When someone says “we need to test this feature,” they could mean a dozen different things. Should you check whether the button works? Whether it works fast enough? Whether it works for users with screen readers? Whether it survives 10,000 simultaneous requests? The world of software testing is divided into two broad pillars: functional testing (does the software do what it is supposed to do?) and non-functional testing (does the software do it well enough?). Understanding this distinction is the first step toward building a test plan that covers quality from every angle.
Two Pillars of Software Quality
Functional testing verifies that the software behaves according to its requirements — the features, business rules, and user workflows.

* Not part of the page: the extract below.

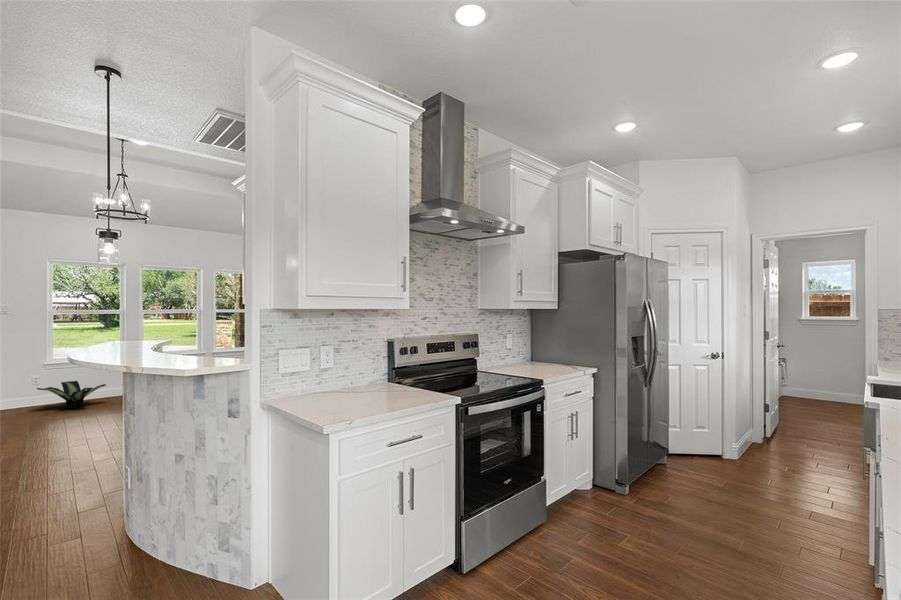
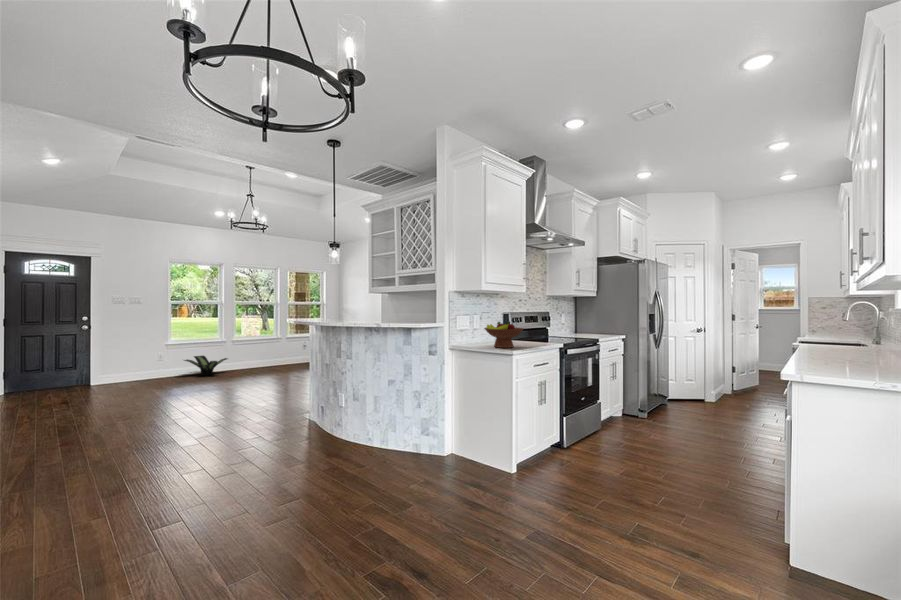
fruit bowl: none [310,363,380,410] -> present [485,322,523,348]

Non-functional testing verifies the quality attributes that determine whether the software is usable, performant, secure and reliable in real-world conditions.
# Functional vs Non-Functional testing comparison
TESTING_PILLARS = {
"Functional Testing": {
"question": "Does the software do what it is supposed to do?",
"focus": "Features, business logic, data processing, user workflows",
"examples": [
"Login with valid credentials returns a session token",
"Adding an item to the cart updates the cart count",
"Submitting a form with missing required fields shows validation errors",
"Discount code 'SAVE20' applies a 20% discount to the subtotal",
],
"derived_from": "Functional requirements and user stories",
"typical_types": [
"Unit testing",
"Integration testing",
"System testing",
"Acceptance testing (UAT)",
"Smoke testing",
"Regression testing",
],
},
"Non-Functional Testing": {
"question": "Does the software do it WELL ENOUGH?",
"focus": "Performance, security, usability, reliability, scalability",
"examples": [
"Login page loads within 2 seconds under normal traffic",
"System handles 5,000 concurrent users without degradation",
"Password is hashed with bcrypt, not stored in plain text",
"Application is navigable with keyboard-only and screen readers",
],
"derived_from": "Non-functional requirements, SLAs, industry standards",
"typical_types": [
"Performance testing (load, stress, endurance)",
"Security testing",
"Usability testing",
"Accessibility testing (WCAG)",
"Reliability / availability testing",
"Compatibility testing (browsers, devices)",
],
},
}
for pillar, info in TESTING_PILLARS.items():
print(f"\n{'='*55}")
print(f" {pillar}")
print(f"{'='*55}")
print(f" Core Question: {info['question']}")
print(f" Focus: {info['focus']}")
print(f" Derived from: {info['derived_from']}")
print(f"\n Examples:")
for ex in info['examples']:
print(f" - {ex}")
print(f"\n Includes:")
for t in info['typical_types']:
print(f" * {t}")
Common Mistakes
Mistake 1 — Treating functional testing as the only type of testing
❌ Wrong: “All test cases pass — the feature is ready for production.” (Only functional tests were run; no performance, security, or compatibility checks.)
✅ Correct: “All functional test cases pass. Performance testing shows p95 response time under 2 seconds. Security scan found no critical vulnerabilities. Cross-browser testing passed on Chrome, Firefox, and Safari. The feature is ready for production.”
Mistake 2 — Confusing testing types with testing levels
❌ Wrong: “Unit testing is a type of functional testing and performance testing is a type of non-functional testing, so they are completely separate.”
✅ Correct: “Testing types (functional, non-functional) describe WHAT you test. Testing levels (unit, integration, system) describe WHERE in the stack you test. Performance testing (non-functional type) can be done at the unit level, integration level, or system level.”